In certain less-preferred embodiments, the polymer contains carbon, hydrogen, and oxygen atoms, and at least one additional atom, such as nitrogen or chlorine. An exemplary nitrogen-containing polymer is nylon, a polyamide polymer. An exemplary chlorine-containing polymer is polyvinyl chloride (PVC). Combustion of these polymers can generate NOand HCl, respectively, which are toxic gases. Note that a mixture of polymers used as the polymer component may contain some amount of polymers such as PVC or nylon, especially in the case of waste plastics (e.g., derived from MSW), as long as most of the polymer content contains only C, H, and optionally O atoms.

The polymer may be derived from a post-consumer plastic source, which may be obtained from a waste-management company, a recycling company, or directly from consumers, for example. The polymer may be obtained from municipal solid waste. Variations pertaining to MSW are described in more detail at the end of this specification.

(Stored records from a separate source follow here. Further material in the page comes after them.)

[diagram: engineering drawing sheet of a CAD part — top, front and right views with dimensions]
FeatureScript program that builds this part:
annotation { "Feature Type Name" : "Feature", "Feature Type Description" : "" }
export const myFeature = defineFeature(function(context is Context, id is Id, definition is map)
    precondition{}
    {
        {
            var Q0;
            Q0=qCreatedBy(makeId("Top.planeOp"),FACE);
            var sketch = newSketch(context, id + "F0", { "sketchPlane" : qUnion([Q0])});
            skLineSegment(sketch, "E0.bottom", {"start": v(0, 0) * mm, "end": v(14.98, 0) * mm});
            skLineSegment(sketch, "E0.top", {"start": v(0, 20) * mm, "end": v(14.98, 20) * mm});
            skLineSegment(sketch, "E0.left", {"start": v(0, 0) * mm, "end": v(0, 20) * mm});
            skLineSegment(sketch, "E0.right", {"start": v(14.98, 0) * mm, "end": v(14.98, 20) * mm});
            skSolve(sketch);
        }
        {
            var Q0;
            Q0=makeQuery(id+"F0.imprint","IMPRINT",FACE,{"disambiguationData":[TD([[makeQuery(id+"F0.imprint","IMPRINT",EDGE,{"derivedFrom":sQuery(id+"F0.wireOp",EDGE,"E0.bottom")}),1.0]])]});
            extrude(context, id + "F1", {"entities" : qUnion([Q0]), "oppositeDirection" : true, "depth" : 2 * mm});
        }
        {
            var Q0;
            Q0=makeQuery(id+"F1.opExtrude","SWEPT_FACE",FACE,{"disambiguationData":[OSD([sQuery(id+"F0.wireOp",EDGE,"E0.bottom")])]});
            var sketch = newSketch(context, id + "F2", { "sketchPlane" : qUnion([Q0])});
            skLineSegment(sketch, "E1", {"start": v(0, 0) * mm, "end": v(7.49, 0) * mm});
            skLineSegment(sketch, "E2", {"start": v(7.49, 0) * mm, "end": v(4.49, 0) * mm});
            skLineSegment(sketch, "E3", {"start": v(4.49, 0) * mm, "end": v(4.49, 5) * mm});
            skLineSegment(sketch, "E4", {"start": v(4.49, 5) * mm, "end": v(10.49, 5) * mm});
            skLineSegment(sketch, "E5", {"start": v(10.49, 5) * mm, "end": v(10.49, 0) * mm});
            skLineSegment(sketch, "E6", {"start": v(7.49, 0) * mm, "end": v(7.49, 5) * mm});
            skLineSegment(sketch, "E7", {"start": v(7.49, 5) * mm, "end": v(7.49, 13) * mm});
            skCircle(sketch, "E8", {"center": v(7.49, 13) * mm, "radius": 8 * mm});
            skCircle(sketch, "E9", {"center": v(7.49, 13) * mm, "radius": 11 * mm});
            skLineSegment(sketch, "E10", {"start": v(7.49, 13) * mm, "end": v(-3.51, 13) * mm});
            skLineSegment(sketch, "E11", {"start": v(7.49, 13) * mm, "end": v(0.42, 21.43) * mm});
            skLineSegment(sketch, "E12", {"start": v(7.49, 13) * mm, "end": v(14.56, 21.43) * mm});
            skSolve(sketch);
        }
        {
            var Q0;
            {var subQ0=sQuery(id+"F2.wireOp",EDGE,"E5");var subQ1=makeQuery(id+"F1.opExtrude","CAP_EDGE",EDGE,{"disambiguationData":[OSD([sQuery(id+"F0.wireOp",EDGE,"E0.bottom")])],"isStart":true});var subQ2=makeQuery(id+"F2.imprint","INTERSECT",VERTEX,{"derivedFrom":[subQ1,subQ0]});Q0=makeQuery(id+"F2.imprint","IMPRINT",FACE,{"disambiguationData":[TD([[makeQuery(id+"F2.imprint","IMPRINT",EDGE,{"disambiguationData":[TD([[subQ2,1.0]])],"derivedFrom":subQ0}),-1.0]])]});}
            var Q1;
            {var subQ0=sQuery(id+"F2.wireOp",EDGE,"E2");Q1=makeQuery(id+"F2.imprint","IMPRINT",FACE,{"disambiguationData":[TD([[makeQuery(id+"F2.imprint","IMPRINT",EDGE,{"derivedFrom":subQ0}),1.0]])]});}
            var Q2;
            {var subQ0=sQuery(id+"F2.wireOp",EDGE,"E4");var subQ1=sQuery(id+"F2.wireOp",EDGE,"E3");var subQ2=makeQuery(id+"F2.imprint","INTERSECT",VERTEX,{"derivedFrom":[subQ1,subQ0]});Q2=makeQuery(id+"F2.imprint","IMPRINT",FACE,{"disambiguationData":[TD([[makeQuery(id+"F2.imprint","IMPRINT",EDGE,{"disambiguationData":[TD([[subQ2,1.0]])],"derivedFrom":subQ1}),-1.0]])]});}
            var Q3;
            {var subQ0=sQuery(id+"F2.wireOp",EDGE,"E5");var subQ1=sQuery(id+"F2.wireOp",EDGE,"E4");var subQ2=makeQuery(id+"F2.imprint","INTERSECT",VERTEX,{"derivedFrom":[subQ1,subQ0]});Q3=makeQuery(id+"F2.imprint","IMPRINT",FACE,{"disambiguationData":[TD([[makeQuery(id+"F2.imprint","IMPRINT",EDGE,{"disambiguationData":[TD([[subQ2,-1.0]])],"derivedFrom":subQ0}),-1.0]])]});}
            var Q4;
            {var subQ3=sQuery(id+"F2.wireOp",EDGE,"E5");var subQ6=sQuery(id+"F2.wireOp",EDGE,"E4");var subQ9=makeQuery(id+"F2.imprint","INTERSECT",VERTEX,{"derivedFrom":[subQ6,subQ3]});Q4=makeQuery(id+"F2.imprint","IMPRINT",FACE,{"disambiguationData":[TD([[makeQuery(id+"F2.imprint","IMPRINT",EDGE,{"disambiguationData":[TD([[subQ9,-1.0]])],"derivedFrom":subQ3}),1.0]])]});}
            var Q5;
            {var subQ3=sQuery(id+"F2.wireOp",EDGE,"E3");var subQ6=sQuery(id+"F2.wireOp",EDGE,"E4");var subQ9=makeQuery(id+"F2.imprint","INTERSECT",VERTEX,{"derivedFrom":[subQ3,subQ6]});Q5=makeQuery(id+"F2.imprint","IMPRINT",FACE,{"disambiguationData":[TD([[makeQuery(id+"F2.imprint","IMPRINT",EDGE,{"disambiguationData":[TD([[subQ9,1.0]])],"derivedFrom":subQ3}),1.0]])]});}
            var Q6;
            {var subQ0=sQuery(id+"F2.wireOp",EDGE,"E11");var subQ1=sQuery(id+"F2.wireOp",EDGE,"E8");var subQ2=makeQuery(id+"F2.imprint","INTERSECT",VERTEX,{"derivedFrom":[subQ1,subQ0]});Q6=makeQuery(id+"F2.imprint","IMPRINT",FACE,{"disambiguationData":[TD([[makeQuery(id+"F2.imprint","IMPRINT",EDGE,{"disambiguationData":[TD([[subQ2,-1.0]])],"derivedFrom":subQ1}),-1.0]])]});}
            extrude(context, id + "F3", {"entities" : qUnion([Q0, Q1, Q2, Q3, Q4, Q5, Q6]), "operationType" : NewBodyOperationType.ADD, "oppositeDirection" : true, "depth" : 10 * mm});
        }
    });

In some embodiments, the solvent is one or more organic solvents selected from the group consisting of organic esters, ketones, alcohols, aromatics, cyclic alkanes, and combinations thereof. In certain embodiments, the solvent is selected from fatty acid methyl esters. In certain preferred embodiments, the solvent contains or consists essentially of biodiesel. In some embodiments, the solvent is selected from organic esters, such as vegetable oil (e.g., soybean oil).

In some embodiments, the solvent is chosen based on a combination of factors including the polymer solubility, multiple polymer solubility factors, solvent flash point, and/or solvent vapor pressure. In some embodiments, it is preferred to select a solvent with characteristics that limit the risk of ignition during densification. In some embodiments, it is preferred that the solvent be selected based on the amount of vapor released from the finished composite product during storage or handling.